───── RECORDS ─────

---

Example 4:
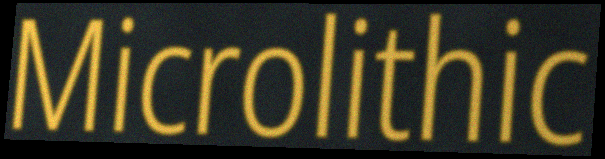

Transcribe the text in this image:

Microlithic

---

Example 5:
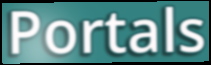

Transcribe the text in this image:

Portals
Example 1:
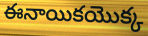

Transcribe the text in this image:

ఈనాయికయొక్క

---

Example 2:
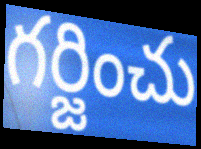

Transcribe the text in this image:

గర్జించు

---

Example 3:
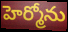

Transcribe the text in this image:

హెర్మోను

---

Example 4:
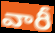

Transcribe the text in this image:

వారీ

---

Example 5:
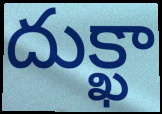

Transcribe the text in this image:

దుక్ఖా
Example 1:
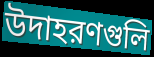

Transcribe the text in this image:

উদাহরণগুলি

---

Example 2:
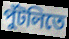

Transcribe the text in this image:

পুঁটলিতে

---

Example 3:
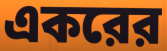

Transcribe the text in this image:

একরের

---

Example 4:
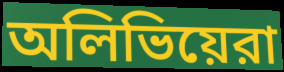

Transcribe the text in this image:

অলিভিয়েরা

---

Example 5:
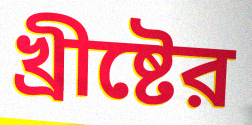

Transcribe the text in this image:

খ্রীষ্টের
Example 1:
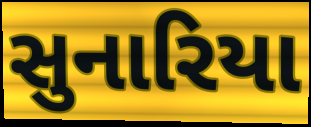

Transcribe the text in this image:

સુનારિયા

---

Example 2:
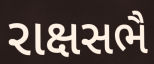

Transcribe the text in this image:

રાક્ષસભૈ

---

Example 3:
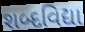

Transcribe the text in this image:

─────

• **GOAL OF THE EXERCISE**
Please set down each entry word for word, without its images.

• **ANSWER TO THE PROBLEM**
---

Example 4:

Transcribe the text in this image:

Microlithic

---

Example 5:

Transcribe the text in this image:

Portals
Example 1:

Transcribe the text in this image:

ఈనాయికయొక్క

---

Example 2:

Transcribe the text in this image:

గర్జించు

---

Example 3:

Transcribe the text in this image:

హెర్మోను

---

Example 4:

Transcribe the text in this image:

వారీ

---

Example 5:

Transcribe the text in this image:

దుక్ఖా
Example 1:

Transcribe the text in this image:

উদাহরণগুলি

---

Example 2:

Transcribe the text in this image:

পুঁটলিতে

---

Example 3:

Transcribe the text in this image:

একরের

---

Example 4:

Transcribe the text in this image:

অলিভিয়েরা

---

Example 5:

Transcribe the text in this image:

খ্রীষ্টের
Example 1:

Transcribe the text in this image:

સુનારિયા

---

Example 2:

Transcribe the text in this image:

રાક્ષસભૈ

---

Example 3:

Transcribe the text in this image:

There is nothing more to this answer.